We initially have M drunk guys located on the x-axis at positions $\mu_1,...,\,u_M$. As they are all completely "wasted", they will just randomly walk around in this 1D space for a while. After a few minutes, we want to find out which guy is located the furthest to the right on the x-axis.
Let us assume that their final locations are given by a gaussian distribution $\mathcal{N}(\mu_j,\sigma_j)$, centered around their initial position $\mu_j$ with a standard deviation $\sigma_j$, where $j \in \{1,...,M\}$. What is the probability of the $i^{th}$ being furthest to the right at the end?
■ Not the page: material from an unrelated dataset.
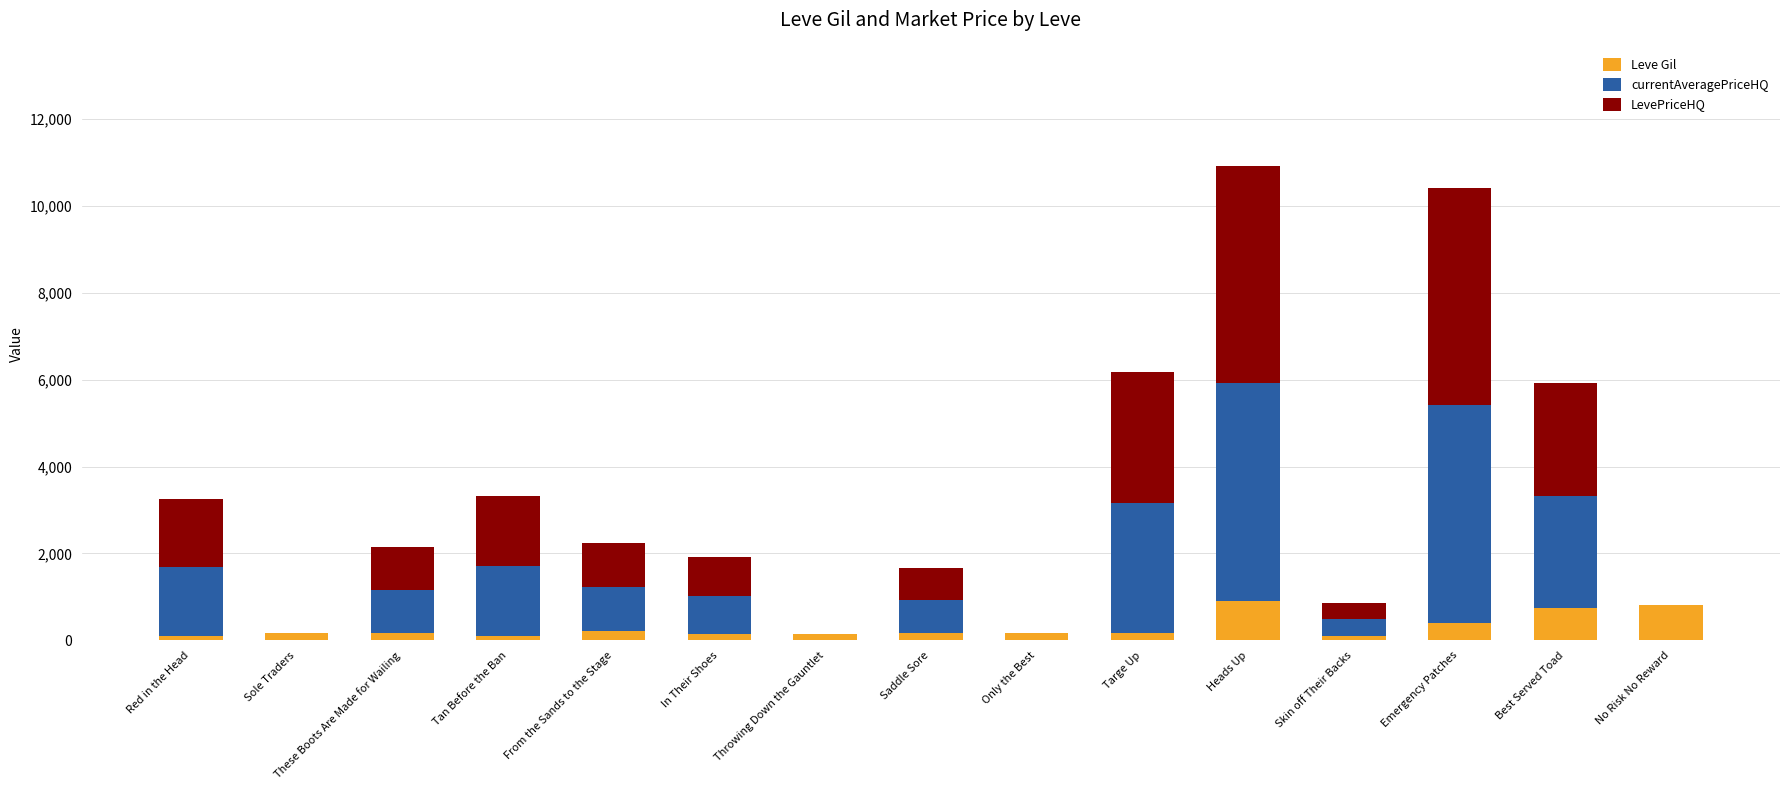

What is the approximate value of Leve Gil at Emergency Patches?

410.0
My solution: Do a very ugly multidimensional integral, which is not numerically solvable, but reducible to a single integral:
$p_i = \int_{-\infty}^{\infty} \frac{1}{\sigma_i\sqrt{2\pi}} e^{-\frac{(x_i-\mu_i)}{2\sigma_i^2}} dx_i \Big[ \prod_{k \in \{1,...,i-1,i+1,...,M\}} \int_{-\infty}^{x_i} \frac{1}{\sigma_k\sqrt{2\pi}} e^{-\frac{(x_k-\mu_k)}{2\sigma_k^2}} \Big]$
As this is really ugly, I am wondering if there is a more elegant way of solving this problem?
PS: for clarification. this integral simply calculates the probability of each value of $x_k$ being smaller than $x_i$. This is why all integrals (except of the $i^{th}$) stop at $x_i$.